His goals for his first season at Kent State are more process oriented.
“I haven’t made any exact goals as of right now. I know when I go there that I want to play some events and do well but more importantly for first year I want to get comfortable with the team and the program, get used to everything and just kind of work my way up,” MacLean. “It would be nice to do well in first year but it’s important to get comfortable there so when you are in third or fourth year that’s when you are playing your best.”
His next progression as golfer is to keep improving.
“It’s getting better in general but it is also gaining experience,” he said. “As a junior last year, I mostly played junior events but I started playing some Toronto Players Tour events and did the Canadian am (amateur). In the next few years, I am definitely going to try and play more amateur and pro events and bigger events because being able to do that and play with guys who are lot better will help me.”
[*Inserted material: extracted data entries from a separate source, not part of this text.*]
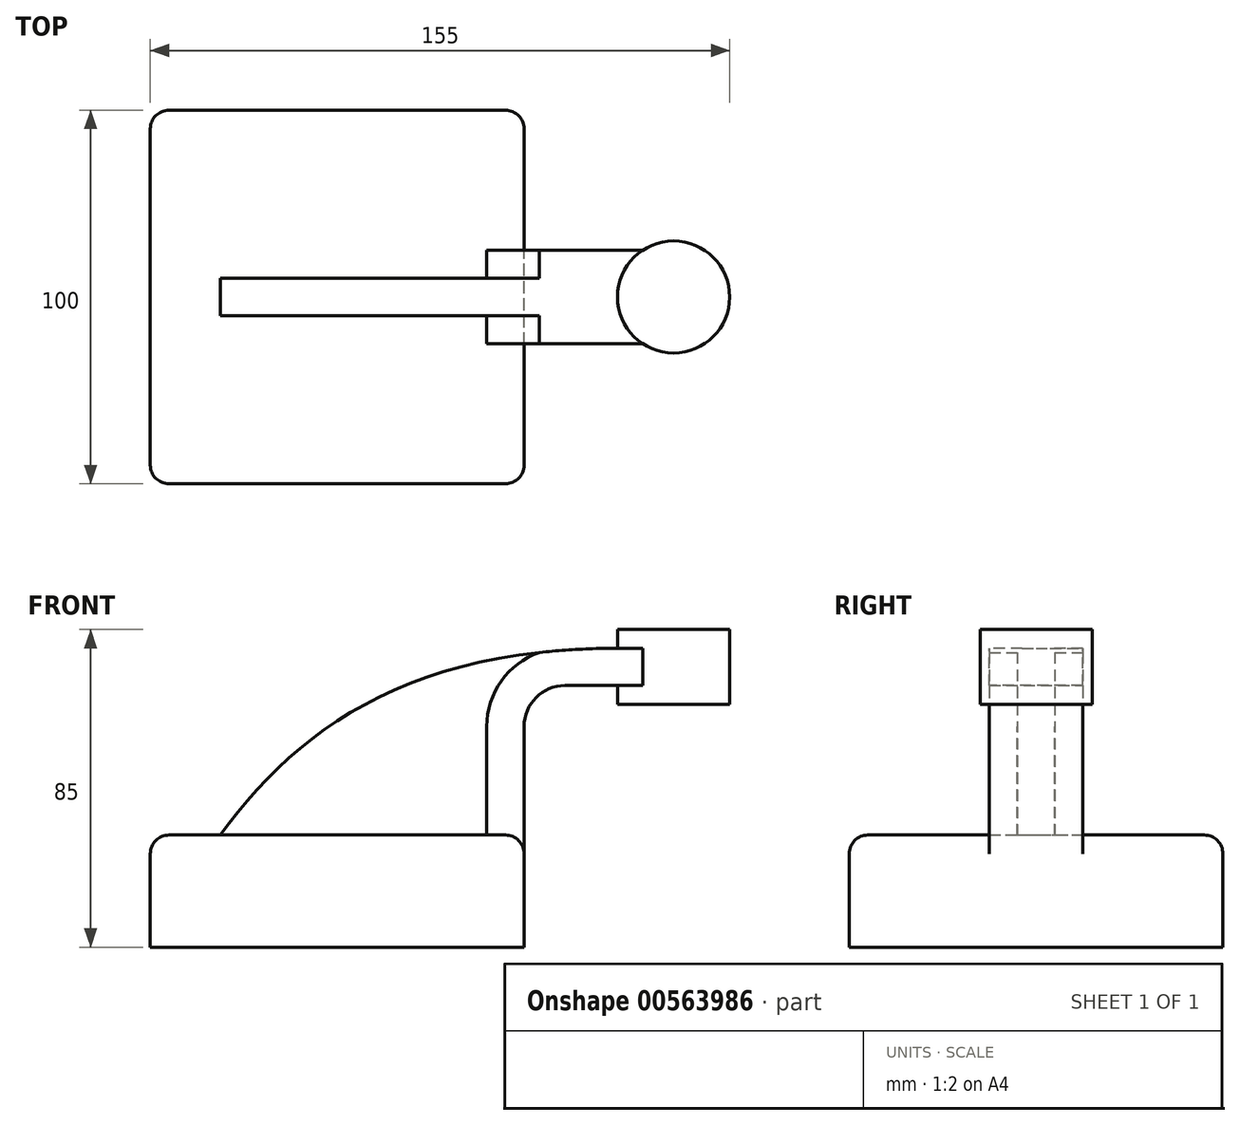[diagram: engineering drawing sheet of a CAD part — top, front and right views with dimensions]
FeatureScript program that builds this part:
annotation { "Feature Type Name" : "Feature", "Feature Type Description" : "" }
export const myFeature = defineFeature(function(context is Context, id is Id, definition is map)
    precondition{}
    {
        {
            var Q0;
            Q0=qCreatedBy(makeId("Front.planeOp"),FACE);
            var sketch = newSketch(context, id + "F0", { "sketchPlane" : qUnion([Q0])});
            skLineSegment(sketch, "E0.bottom", {"start": v(-50, 15) * mm, "end": v(50, 15) * mm});
            skLineSegment(sketch, "E0.top", {"start": v(-50, -15) * mm, "end": v(50, -15) * mm});
            skLineSegment(sketch, "E0.left", {"start": v(-50, 15) * mm, "end": v(-50, -15) * mm});
            skLineSegment(sketch, "E0.right", {"start": v(50, 15) * mm, "end": v(50, -15) * mm});
            skPoint(sketch, "E0.middle", {"position": v(0, 0) * mm});
            skLineSegment(sketch, "E1.bottom", {"start": v(105, 50) * mm, "end": v(75, 50) * mm});
            skLineSegment(sketch, "E1.top", {"start": v(105, 70) * mm, "end": v(75, 70) * mm});
            skLineSegment(sketch, "E1.left", {"start": v(105, 50) * mm, "end": v(105, 70) * mm});
            skLineSegment(sketch, "E1.right", {"start": v(75, 50) * mm, "end": v(75, 70) * mm});
            skPoint(sketch, "E1.middle", {"position": v(90, 60) * mm});
            skLineSegment(sketch, "E2", {"start": v(50, 15) * mm, "end": v(50, 44.06) * mm});
            skArc(sketch, "E3", {"start": v(50, 44.06) * mm, "mid": v(53.2, 51.8) * mm, "end": v(60.94, 55) * mm});
            skLineSegment(sketch, "E4", {"start": v(60.94, 55) * mm, "end": v(90, 55) * mm});
            skLineSegment(sketch, "E5.0", {"start": v(60.94, 65) * mm, "end": v(90, 65) * mm});
            skArc(sketch, "E5.1", {"start": v(40, 44.06) * mm, "mid": v(46.13, 58.87) * mm, "end": v(60.94, 65) * mm});
            skLineSegment(sketch, "E5.2", {"start": v(40, 15) * mm, "end": v(40, 44.06) * mm});
            skLineSegment(sketch, "E6", {"start": v(90, 70) * mm, "end": v(90, 50) * mm});
            skFitSpline(sketch, "E7", {"points": [v(75.47, 65) * mm, v(-31.31, 15) * mm], "startDerivative": vector(-170.7, 0) * mm, "endDerivative": vector(-60.78, -83.69) * mm});
            skSolve(sketch);
        }
        {
            var Q0;
            Q0=makeQuery(id+"F0.imprint","IMPRINT",FACE,{"disambiguationData":[TD([[makeQuery(id+"F0.imprint","IMPRINT",EDGE,{"derivedFrom":sQuery(id+"F0.wireOp",EDGE,"E0.top")}),1.0]])]});
            extrude(context, id + "F1", {"entities" : qUnion([Q0]), "endBound" : BoundingType.SYMMETRIC, "depth" : 100 * mm, "offsetDistance" : 25 * mm});
        }
        {
            var Q0;
            {var subQ1=sQuery(id+"F0.wireOp",EDGE,"E2");Q0=makeQuery(id+"F0.imprint","IMPRINT",FACE,{"disambiguationData":[TD([[makeQuery(id+"F0.imprint","IMPRINT",EDGE,{"derivedFrom":subQ1}),1.0]])]});}
            var Q1;
            {var subQ1=sQuery(id+"F0.wireOp",EDGE,"E4");var subQ7=sQuery(id+"F0.wireOp",EDGE,"E1.right");var subQ8=makeQuery(id+"F0.imprint","INTERSECT",VERTEX,{"derivedFrom":[subQ7,subQ1]});Q1=makeQuery(id+"F0.imprint","IMPRINT",FACE,{"disambiguationData":[TD([[makeQuery(id+"F0.imprint","IMPRINT",EDGE,{"disambiguationData":[TD([[subQ8,-1.0]])],"derivedFrom":subQ7}),-1.0]])]});}
            extrude(context, id + "F2", {"entities" : qUnion([Q0, Q1]), "operationType" : NewBodyOperationType.ADD, "endBound" : BoundingType.SYMMETRIC, "depth" : 25 * mm, "offsetDistance" : 25 * mm});
        }
        {
            var Q0;
            {var subQ0=sQuery(id+"F0.wireOp",EDGE,"E5.2");Q0=makeQuery(id+"F0.imprint","IMPRINT",FACE,{"disambiguationData":[TD([[makeQuery(id+"F0.imprint","IMPRINT",EDGE,{"derivedFrom":subQ0}),1.0]])]});}
            extrude(context, id + "F3", {"entities" : qUnion([Q0]), "operationType" : NewBodyOperationType.ADD, "endBound" : BoundingType.SYMMETRIC, "depth" : 10 * mm, "offsetDistance" : 25 * mm});
        }
        {
            var Q0;
            {var subQ4=sQuery(id+"F0.wireOp",EDGE,"E1.left");Q0=makeQuery(id+"F0.imprint","IMPRINT",FACE,{"disambiguationData":[TD([[makeQuery(id+"F0.imprint","IMPRINT",EDGE,{"derivedFrom":subQ4}),1.0]])]});}
            var Q1;
            Q1=sQuery(id+"F0.wireOp",EDGE,"E6");
            revolve(context, id + "F4", {"operationType" : NewBodyOperationType.ADD, "entities" : qUnion([Q0]), "axis" : qUnion([Q1]), "revolveType" : RevolveType.FULL});
        }
        {
            var Q0;
            Q0=makeQuery(id+"F1.opExtrude","CAP_EDGE",EDGE,{"disambiguationData":[OSD([sQuery(id+"F0.wireOp",EDGE,"E0.right")])],"isStart":false});
            var Q1;
            Q1=makeQuery(id+"F1.opExtrude","CAP_EDGE",EDGE,{"disambiguationData":[OSD([sQuery(id+"F0.wireOp",EDGE,"E0.left")])],"isStart":false});
            var Q2;
            Q2=makeQuery(id+"F1.opExtrude","CAP_EDGE",EDGE,{"disambiguationData":[OSD([sQuery(id+"F0.wireOp",EDGE,"E0.right")])],"isStart":true});
            var Q3;
            Q3=makeQuery(id+"F1.opExtrude","CAP_EDGE",EDGE,{"disambiguationData":[OSD([sQuery(id+"F0.wireOp",EDGE,"E0.left")])],"isStart":true});
            var Q4;
            Q4=makeQuery(id+"F1.opExtrude","CAP_EDGE",EDGE,{"disambiguationData":[OSD([sQuery(id+"F0.wireOp",EDGE,"E0.bottom")])],"isStart":true});
            var Q5;
            Q5=makeQuery(id+"F1.opExtrude","SWEPT_EDGE",EDGE,{"disambiguationData":[OSD([sQuery(id+"F0.wireOp",EDGE,"E0.bottom"),sQuery(id+"F0.wireOp",EDGE,"E0.left")])]});
            var Q6;
            Q6=makeQuery(id+"F1.opExtrude","CAP_EDGE",EDGE,{"disambiguationData":[OSD([sQuery(id+"F0.wireOp",EDGE,"E0.bottom")])],"isStart":false});
            var Q7;
            {var subQ0=sQuery(id+"F0.wireOp",EDGE,"E2");var subQ1=sQuery(id+"F0.wireOp",EDGE,"E0.bottom");var subQ2=sQuery(id+"F0.wireOp",EDGE,"E0.right");Q7=makeQuery(id+"F2.boolean.opBoolean","SPLIT",EDGE,{"disambiguationData":[TD([makeQuery(id+"F1.opExtrude","CAP_FACE",FACE,{"disambiguationData":[OSD([subQ1,sQuery(id+"F0.wireOp",EDGE,"E0.top"),sQuery(id+"F0.wireOp",EDGE,"E0.left"),subQ2])],"isStart":false})])],"derivedFrom":makeQuery(id+"F1.opExtrude","SWEPT_EDGE",EDGE,{"disambiguationData":[OSD([subQ1,subQ2,subQ0])]})});}
            var Q8;
            {var subQ0=sQuery(id+"F0.wireOp",EDGE,"E2");var subQ1=sQuery(id+"F0.wireOp",EDGE,"E0.bottom");var subQ2=sQuery(id+"F0.wireOp",EDGE,"E0.right");Q8=makeQuery(id+"F2.boolean.opBoolean","SPLIT",EDGE,{"disambiguationData":[TD([makeQuery(id+"F1.opExtrude","CAP_FACE",FACE,{"disambiguationData":[OSD([subQ1,sQuery(id+"F0.wireOp",EDGE,"E0.top"),sQuery(id+"F0.wireOp",EDGE,"E0.left"),subQ2])],"isStart":true})])],"derivedFrom":makeQuery(id+"F1.opExtrude","SWEPT_EDGE",EDGE,{"disambiguationData":[OSD([subQ1,subQ2,subQ0])]})});}
            fillet(context, id + "F5", {"entities" : qUnion([Q0, Q1, Q2, Q3, Q4, Q5, Q6, Q7, Q8]), "radius" : 5 * mm, "tangentPropagation" : true, "allowEdgeOverflow" : false});
        }
    });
He can’t wait to get started at Kent State.
“It’s going down there, being a part of a team and being around good coaches who will push you to get better,” he said. “Going in, I know that I will have all the resources I need to become as good as I want to be. It’s up to me and I am excited to be in that environment.”
The current pandemic lockdown has put a halt to his winter training but he is hoping to be able to return to John White’s training facility at Brock Golf Course.
“I have been going there for the last couple of years now and John has done a really good job of allowing juniors like me to go in there whenever we want,” he said. “Every night, I normally go on in there for a couple of hours to work on things.”